Content starts

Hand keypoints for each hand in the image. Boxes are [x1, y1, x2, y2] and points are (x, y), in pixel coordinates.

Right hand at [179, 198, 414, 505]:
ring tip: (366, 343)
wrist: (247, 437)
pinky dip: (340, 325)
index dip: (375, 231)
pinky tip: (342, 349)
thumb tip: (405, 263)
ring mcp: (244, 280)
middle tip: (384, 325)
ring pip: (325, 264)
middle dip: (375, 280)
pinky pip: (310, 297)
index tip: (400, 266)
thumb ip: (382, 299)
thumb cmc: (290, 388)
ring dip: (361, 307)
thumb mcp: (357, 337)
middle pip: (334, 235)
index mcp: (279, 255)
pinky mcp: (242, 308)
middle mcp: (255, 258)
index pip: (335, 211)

Content ends

### Prompt
After locating the line with "pinky dip: (340, 325)", please repeat it and every line after it exactly, through the end of the data above.

### Output
pinky dip: (340, 325)
index dip: (375, 231)
pinky tip: (342, 349)
thumb tip: (405, 263)
ring mcp: (244, 280)
middle tip: (384, 325)
ring pip: (325, 264)
middle dip: (375, 280)
pinky pip: (310, 297)
index tip: (400, 266)
thumb ip: (382, 299)
thumb cmc: (290, 388)
ring dip: (361, 307)
thumb mcp: (357, 337)
middle pip: (334, 235)
index mcp: (279, 255)
pinky mcp: (242, 308)
middle mcp: (255, 258)
index pip: (335, 211)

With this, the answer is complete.